– Ты что улыбаешься? Пойдем, я сырников хочу нажарить. Ты будешь сырники? С кизиловым вареньем. И еще, я хотела тебя кое о чем спросить... Скажи, ты этого... Ну, Альберта – хорошо знаешь?
– Не очень. Мы ведь позавчера только познакомились, хотя уже вроде сто лет прошло. Но он приятель Дубова и, мне кажется, очень славный человек, особенно когда не выпендривается...
– Да? Знаешь, я...
А что делать – жизнь продолжалась даже у печей Бухенвальда...
* * *
Сторонний человек увидел бы в пещере Кошачьей горы странную картину.
На высоком каменном столе спал зверь.
Тяжелая голова покоилась на огромных когтистых лапах. Мохнатые бока тяжело вздымались. Из глубин мощного тела доносился не то рык, не то храп, не то урчание.
Но ребенка, привалившегося к правому боку зверя, эти звуки, казалось, совсем не беспокоили.
Мальчик тоже спал, так спокойно и сладко, словно в своей кровати.
Но спали только телесные оболочки этих двух существ.
А сущности их говорили между собой, мучительно пытались понять друг друга – и не понимали.

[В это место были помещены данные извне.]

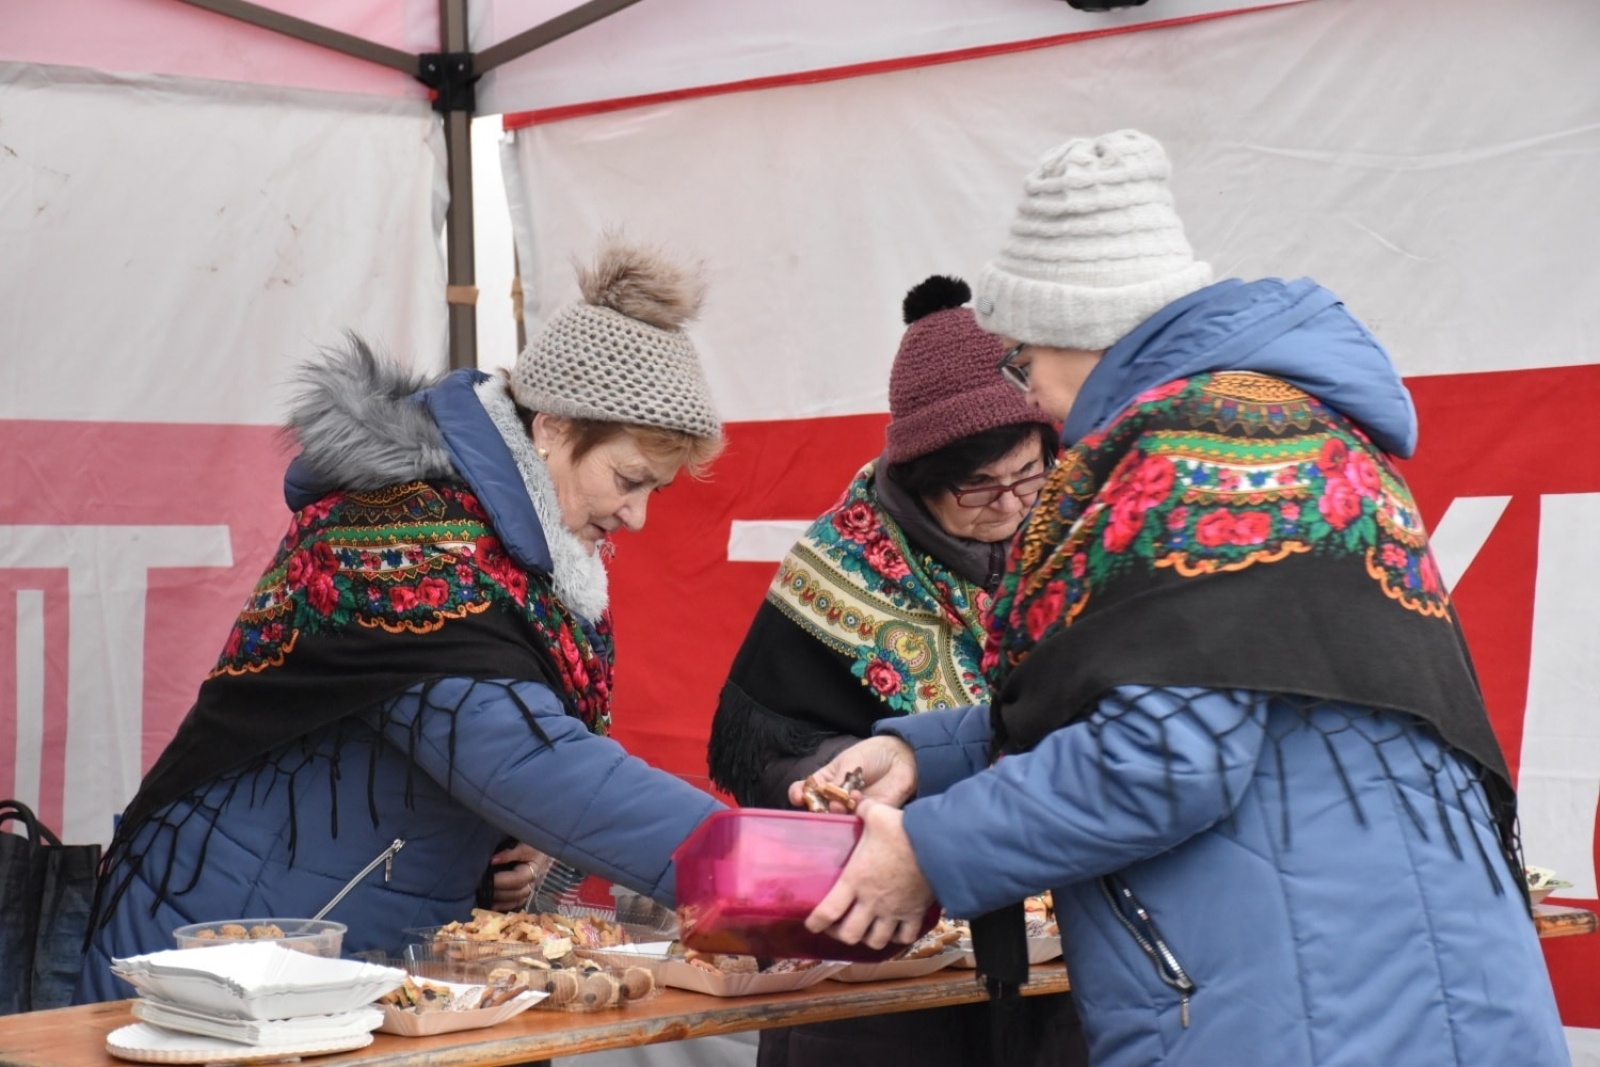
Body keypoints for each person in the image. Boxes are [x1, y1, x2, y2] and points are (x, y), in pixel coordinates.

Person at [791, 130, 1570, 1066]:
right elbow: (1200, 689)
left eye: (1023, 356)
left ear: (1080, 328)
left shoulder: (1196, 455)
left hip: (1314, 1004)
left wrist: (928, 849)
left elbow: (1163, 758)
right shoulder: (1273, 430)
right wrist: (919, 753)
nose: (1028, 390)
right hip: (1373, 972)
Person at [76, 239, 729, 1002]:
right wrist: (764, 862)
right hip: (222, 961)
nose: (639, 516)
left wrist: (508, 848)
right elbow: (526, 759)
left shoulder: (502, 552)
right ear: (551, 425)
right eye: (628, 479)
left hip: (329, 960)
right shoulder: (403, 535)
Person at [707, 275, 1086, 1066]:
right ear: (915, 478)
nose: (1012, 505)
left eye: (1028, 472)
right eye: (978, 487)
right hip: (877, 963)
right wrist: (830, 781)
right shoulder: (836, 566)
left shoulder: (1072, 545)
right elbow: (759, 744)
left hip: (1054, 954)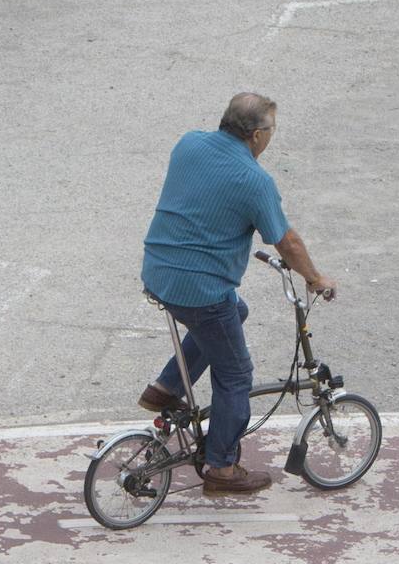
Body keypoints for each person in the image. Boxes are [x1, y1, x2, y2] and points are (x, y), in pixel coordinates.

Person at [140, 92, 337, 495]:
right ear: (256, 136)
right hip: (201, 290)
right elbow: (288, 243)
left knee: (235, 311)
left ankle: (164, 389)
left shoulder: (189, 142)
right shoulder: (254, 180)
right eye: (271, 130)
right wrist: (315, 278)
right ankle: (221, 468)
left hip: (160, 272)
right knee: (235, 375)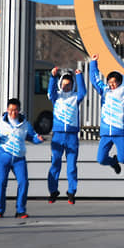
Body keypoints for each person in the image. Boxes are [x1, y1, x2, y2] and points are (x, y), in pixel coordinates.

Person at [0, 98, 44, 218]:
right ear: (7, 109)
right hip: (3, 158)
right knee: (1, 183)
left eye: (15, 110)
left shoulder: (25, 124)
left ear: (19, 110)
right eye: (11, 110)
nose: (13, 113)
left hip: (19, 158)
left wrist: (39, 139)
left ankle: (20, 210)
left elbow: (32, 137)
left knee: (24, 182)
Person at [89, 54, 124, 174]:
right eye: (110, 82)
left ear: (120, 81)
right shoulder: (105, 91)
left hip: (120, 132)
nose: (112, 85)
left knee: (123, 158)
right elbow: (95, 79)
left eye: (114, 82)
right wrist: (93, 63)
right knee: (101, 159)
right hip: (106, 132)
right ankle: (113, 162)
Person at [47, 67, 87, 204]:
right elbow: (50, 92)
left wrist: (79, 76)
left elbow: (83, 92)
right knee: (55, 163)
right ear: (60, 84)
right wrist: (53, 77)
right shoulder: (56, 97)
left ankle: (71, 192)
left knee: (71, 166)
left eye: (69, 84)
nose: (66, 86)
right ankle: (53, 191)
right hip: (57, 135)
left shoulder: (76, 97)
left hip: (72, 136)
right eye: (63, 84)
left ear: (72, 85)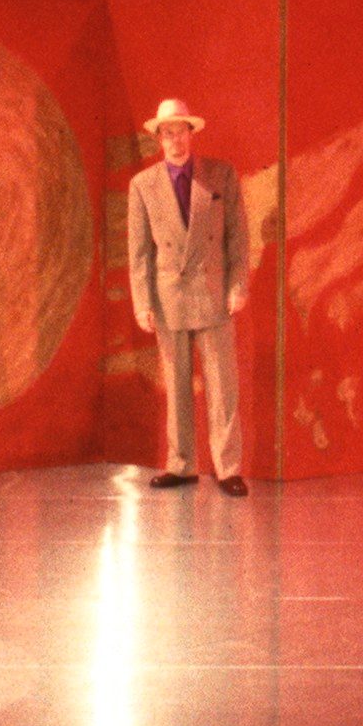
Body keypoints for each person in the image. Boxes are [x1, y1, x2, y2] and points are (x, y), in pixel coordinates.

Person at [125, 98, 253, 496]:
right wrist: (142, 303)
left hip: (213, 293)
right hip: (169, 297)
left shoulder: (220, 175)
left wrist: (237, 286)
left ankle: (228, 467)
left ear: (191, 133)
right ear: (158, 138)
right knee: (177, 385)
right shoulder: (143, 185)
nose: (175, 139)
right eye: (167, 133)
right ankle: (181, 464)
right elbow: (139, 252)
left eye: (180, 131)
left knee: (222, 385)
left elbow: (238, 237)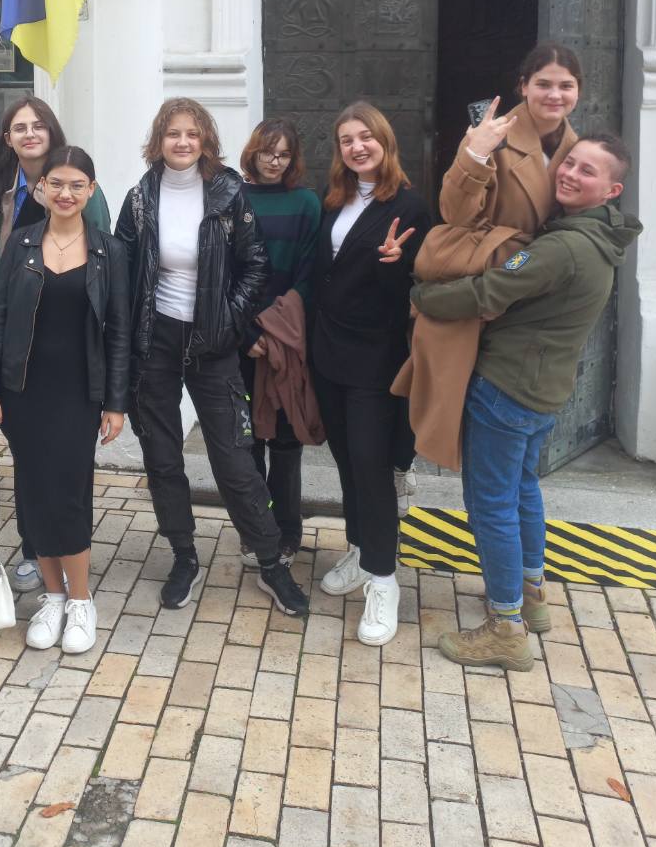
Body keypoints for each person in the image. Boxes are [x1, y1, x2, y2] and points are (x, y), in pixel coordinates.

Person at [412, 133, 641, 670]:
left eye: (587, 171)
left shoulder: (561, 248)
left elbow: (488, 290)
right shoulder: (600, 237)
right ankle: (532, 594)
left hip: (507, 388)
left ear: (611, 190)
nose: (570, 174)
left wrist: (422, 296)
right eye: (570, 163)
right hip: (543, 389)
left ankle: (506, 628)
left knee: (491, 505)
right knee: (522, 490)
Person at [116, 98, 310, 617]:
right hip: (155, 343)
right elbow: (122, 270)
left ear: (205, 141)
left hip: (214, 344)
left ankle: (269, 561)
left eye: (192, 134)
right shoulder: (140, 199)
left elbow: (256, 265)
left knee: (235, 457)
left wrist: (229, 320)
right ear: (158, 141)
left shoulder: (228, 194)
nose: (182, 142)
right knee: (163, 457)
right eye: (173, 133)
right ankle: (184, 555)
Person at [394, 42, 583, 471]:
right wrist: (475, 154)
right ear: (523, 86)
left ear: (578, 91)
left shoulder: (577, 147)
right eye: (544, 84)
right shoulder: (492, 134)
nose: (555, 95)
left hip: (536, 288)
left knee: (514, 437)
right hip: (490, 276)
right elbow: (455, 213)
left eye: (566, 86)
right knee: (470, 409)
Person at [0, 146, 130, 654]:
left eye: (76, 185)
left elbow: (120, 333)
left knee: (69, 492)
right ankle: (53, 597)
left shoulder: (109, 251)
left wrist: (115, 402)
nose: (66, 194)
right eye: (56, 184)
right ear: (42, 188)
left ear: (91, 190)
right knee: (35, 491)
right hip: (24, 390)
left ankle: (81, 600)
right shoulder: (20, 245)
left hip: (79, 392)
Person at [312, 103, 431, 647]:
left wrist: (394, 265)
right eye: (346, 140)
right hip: (328, 353)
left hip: (375, 358)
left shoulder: (409, 206)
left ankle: (384, 580)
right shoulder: (333, 198)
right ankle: (361, 551)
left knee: (371, 463)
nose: (357, 147)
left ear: (385, 141)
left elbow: (418, 289)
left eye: (366, 137)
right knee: (344, 459)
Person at [238, 117, 322, 566]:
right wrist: (248, 332)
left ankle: (288, 531)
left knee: (286, 444)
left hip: (287, 339)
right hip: (243, 341)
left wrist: (277, 327)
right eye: (268, 152)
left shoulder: (306, 202)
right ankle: (257, 529)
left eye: (284, 154)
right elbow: (223, 272)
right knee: (248, 442)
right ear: (253, 152)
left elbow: (311, 271)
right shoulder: (234, 198)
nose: (275, 161)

– Чего же ты хочешь добиться? – спрашивала сфинга, заключенная в тело мальчика. Она жила в его крови, была растворена в ней, но сохранила способность именовать себя, и мыслить, и действовать.
– Тебе не понять. Ты отступник, ты из рода отступников. Ты предал нашу расу.
– Расу, которой нет.
– Она есть. Есть до тех пор, пока существуем мы с тобой. Мы можем дать жизнь новой ветви расы. Она будет наделена, как и мы с тобой, памятью и знаниями предков, но явит миру новое могущество.
– Нужно ли это миру? Время сфинг давно ушло... Вряд ли оно когда-либо наступало вообще – на этой земле. Мы не должны тут быть. Тебя не должно тут быть. Ты – паразит. Ты питаешься любовью людей, обкрадываешь их, обманываешь ложными посулами и завлекаешь эфемерными благами...
– Я даю им золото. Здоровье. Красоту. Успех. Разве это эфемерно? Человеческий разум, свободный от любовного дурмана, способен на многое. А ты? Ты тоже питаешься любовью людей. Ты тоже паразит, но паразитируешь на чувствах несчастных родителей, у которых рождаются подобные тебе. А что даешь взамен? Становятся ли эти люди богаче, красивее, успешнее?
– Нет. Но те из них, кто отдает нам любовь, становится лучше и счастливее...
– Лучше? Для кого? Для их Бога? Слушай, суженый мой, я узнала кое-что занятное. Их Бог – тоже сфинга. Ему нужна любовь своих адептов, он питается ею, настойчиво требует ее, а взамен дает неосуществимые мечты о бесконечном блаженстве в ином мире. Так чем же этот Бог лучше? Пусть поклонятся мне и поймут, что такое настоящее счастье! Скоро вырастет новое поколение людей, для которых моя власть, наша власть, будет неоспорима. И тогда наступит золотой век человечества.